Several studies show a large potential for improvement of the energy efficiency in industry through process integration. So far, however, few of the identified measures have been implemented. One reason is that the profitability of making these investments is dependent on the values of parameters such as investment costs, operating availability of new technologies, and future energy prices and policy instruments – all of which are highly uncertain. Another reason to the low implementation rate is probably that it is difficult to understand how the potential for different process integration measures interplay in a long-term perspective.
While researches usually identify the most radical, visionary measures, industry legitimately decide on the safe investments with a short payback time but relatively small energy savings. For industry itself it would probably be more cost-effective to make the more long-term, strategic investments if these can be shown to be robust enough both technically and economically. It is therefore important to increase the knowledge of the consequences of decisions, the order in which decisions are made, and the implications for later decisions.
Decisions must be strategically right, robust enough (that is, profitable under different future scenarios) and well analyzed with respect to uncertain parameters. Traditionally, the effects of uncertainties have been studied through sensitivity analysis or scenario analysis. To improve the understanding of risks, opportunities, and robustness related to major decisions under uncertainty, it is more advantageous to use methods from stochastic programming. These methods can also be applied in process integration studies. With a method that is based on stochastic programming, the information to base decisions on can be substantially improved, and thereby new systems solutions can be implemented.

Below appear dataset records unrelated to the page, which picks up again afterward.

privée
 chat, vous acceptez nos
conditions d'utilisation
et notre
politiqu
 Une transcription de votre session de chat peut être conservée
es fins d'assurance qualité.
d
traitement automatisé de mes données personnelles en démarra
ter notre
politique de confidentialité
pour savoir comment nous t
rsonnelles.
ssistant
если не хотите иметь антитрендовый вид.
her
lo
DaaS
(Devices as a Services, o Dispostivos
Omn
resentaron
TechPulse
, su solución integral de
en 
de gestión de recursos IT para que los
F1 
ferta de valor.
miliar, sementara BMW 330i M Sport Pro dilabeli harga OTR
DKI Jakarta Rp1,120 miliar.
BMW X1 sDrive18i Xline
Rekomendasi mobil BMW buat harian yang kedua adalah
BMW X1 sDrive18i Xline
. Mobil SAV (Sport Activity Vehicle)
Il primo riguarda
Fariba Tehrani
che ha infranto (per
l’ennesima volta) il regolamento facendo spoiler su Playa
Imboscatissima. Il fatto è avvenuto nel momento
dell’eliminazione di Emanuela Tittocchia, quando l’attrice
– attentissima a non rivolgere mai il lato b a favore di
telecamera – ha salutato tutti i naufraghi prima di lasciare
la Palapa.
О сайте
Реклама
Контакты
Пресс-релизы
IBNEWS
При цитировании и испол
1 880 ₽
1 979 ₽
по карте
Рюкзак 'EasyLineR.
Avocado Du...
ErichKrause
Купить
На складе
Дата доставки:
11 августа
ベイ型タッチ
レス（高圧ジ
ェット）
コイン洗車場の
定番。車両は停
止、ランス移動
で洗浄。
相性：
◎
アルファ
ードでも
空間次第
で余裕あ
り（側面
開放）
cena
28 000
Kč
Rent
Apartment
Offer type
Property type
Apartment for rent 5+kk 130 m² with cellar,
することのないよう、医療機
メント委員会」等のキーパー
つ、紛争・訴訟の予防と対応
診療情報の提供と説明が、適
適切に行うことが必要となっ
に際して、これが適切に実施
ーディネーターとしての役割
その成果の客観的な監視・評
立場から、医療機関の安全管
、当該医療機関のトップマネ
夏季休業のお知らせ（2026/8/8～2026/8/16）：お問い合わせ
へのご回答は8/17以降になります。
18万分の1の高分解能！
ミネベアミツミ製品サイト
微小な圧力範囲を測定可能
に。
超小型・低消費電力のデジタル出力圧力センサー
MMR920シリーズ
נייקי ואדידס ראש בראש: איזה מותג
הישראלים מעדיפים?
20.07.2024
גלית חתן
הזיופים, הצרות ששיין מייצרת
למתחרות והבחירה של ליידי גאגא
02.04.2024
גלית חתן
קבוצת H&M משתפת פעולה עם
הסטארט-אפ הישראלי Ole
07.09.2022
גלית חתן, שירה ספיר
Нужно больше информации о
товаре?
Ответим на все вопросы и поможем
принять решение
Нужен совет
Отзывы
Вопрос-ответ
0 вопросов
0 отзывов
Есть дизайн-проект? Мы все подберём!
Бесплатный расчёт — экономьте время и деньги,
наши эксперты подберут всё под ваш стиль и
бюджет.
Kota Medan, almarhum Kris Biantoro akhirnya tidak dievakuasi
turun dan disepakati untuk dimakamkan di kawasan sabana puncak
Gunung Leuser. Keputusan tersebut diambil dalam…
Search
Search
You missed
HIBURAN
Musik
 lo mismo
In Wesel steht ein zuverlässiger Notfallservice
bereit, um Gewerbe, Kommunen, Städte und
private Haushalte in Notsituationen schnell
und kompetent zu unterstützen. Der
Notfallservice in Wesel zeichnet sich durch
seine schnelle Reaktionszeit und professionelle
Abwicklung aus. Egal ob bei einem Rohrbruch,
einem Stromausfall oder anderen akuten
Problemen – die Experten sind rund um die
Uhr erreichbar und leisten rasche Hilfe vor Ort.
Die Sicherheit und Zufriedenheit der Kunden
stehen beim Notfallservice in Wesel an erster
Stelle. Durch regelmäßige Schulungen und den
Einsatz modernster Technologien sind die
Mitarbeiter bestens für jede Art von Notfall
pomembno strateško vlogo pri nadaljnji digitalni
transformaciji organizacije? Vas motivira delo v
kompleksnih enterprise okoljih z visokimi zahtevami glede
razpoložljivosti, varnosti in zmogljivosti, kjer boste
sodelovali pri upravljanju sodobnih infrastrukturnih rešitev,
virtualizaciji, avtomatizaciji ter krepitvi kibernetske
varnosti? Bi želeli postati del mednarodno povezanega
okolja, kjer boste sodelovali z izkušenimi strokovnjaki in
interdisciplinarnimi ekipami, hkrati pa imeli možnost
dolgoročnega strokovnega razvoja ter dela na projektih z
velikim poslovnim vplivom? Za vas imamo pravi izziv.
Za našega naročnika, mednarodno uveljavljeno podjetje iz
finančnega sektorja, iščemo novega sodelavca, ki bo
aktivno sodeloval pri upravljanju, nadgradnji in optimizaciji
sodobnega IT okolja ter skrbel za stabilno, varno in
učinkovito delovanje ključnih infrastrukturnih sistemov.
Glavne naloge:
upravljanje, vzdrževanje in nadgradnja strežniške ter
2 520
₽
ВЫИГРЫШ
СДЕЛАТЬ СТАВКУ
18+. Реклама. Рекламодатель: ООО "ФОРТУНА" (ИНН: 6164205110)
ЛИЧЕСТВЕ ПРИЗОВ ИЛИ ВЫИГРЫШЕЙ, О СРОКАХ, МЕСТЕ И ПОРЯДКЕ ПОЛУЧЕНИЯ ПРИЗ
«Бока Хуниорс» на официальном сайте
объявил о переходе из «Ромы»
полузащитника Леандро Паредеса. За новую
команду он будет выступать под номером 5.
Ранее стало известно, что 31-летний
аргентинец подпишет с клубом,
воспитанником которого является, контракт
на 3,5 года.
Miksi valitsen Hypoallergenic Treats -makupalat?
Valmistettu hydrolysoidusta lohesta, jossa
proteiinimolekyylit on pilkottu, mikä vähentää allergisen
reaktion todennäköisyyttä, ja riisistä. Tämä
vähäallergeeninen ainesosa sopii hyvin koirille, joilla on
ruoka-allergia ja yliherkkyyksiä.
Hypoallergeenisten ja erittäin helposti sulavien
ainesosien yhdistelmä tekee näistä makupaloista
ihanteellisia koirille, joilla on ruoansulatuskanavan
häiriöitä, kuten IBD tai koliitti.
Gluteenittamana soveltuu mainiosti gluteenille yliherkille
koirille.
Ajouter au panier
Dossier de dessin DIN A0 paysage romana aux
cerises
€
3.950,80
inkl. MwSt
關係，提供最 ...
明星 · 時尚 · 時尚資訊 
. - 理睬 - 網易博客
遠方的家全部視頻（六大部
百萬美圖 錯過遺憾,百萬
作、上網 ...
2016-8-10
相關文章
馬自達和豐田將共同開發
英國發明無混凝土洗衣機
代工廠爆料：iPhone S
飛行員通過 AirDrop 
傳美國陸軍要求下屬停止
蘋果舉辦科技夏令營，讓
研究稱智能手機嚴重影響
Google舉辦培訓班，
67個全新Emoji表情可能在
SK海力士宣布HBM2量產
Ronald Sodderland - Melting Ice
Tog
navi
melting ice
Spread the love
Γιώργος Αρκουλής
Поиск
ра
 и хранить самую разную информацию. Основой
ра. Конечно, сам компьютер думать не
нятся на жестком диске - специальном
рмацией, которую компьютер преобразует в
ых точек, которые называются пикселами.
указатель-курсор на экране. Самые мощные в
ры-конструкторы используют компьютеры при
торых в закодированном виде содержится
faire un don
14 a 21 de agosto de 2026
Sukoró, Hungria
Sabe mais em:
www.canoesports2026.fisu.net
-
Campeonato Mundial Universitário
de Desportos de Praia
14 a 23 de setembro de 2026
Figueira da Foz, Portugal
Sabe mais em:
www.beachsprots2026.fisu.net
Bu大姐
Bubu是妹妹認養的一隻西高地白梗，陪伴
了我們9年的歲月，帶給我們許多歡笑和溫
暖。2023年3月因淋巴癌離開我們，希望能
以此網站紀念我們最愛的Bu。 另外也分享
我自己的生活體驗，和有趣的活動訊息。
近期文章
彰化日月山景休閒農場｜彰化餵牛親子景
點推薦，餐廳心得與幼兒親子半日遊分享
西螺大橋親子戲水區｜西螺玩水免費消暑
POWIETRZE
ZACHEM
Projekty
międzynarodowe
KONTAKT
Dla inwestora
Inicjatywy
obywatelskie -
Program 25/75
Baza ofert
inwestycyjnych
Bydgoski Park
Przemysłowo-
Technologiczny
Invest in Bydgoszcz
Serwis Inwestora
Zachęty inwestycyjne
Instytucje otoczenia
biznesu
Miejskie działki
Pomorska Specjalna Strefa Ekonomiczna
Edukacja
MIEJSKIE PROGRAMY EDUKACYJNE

The aim of the project is to develop a method for optimization of process integration investments under uncertainty. The method should be based on existing methods and tools used in stochastic programming and process integration. Uncertain parameters to consider are, for example, future energy prices, policy instruments, and operating availability. Furthermore, the methodology should be possible to use for studies of the effects of lock-in situations, that is, how decisions made with a short-term perspective can make it impossible or substantially more expensive to make strategic and radical changes in the future. One part of the project is also to study how optimization can be made with respect to several, partly conflicting objectives, such as the net present value versus CO2 emissions reductions.
If all possible measures that are identified in a process integration study could be implemented, the energy saving would be substantial. That is, however, usually not the case. Some measures can be combined, others can only be combined under certain restrictions, and others not at all. A deep understanding of the process integration is demanded to identify and quantify these opportunities. The methodology developed in the project should make it possible to optimize these complex combinations of different process integration measures.
The overall aim of the project is to use the developed methodology to show how to identify and quantify the large potential for cost-effective energy savings that exist in an industrial energy system, the risks that are associated with the investments required to reach these energy savings, and the importance of making the right series of decisions in a long-term, strategic perspective.
The project is carried out within the Process Integration research programme, and is financed by the Swedish Energy Agency and the Södra Foundation for Research, Development and Education.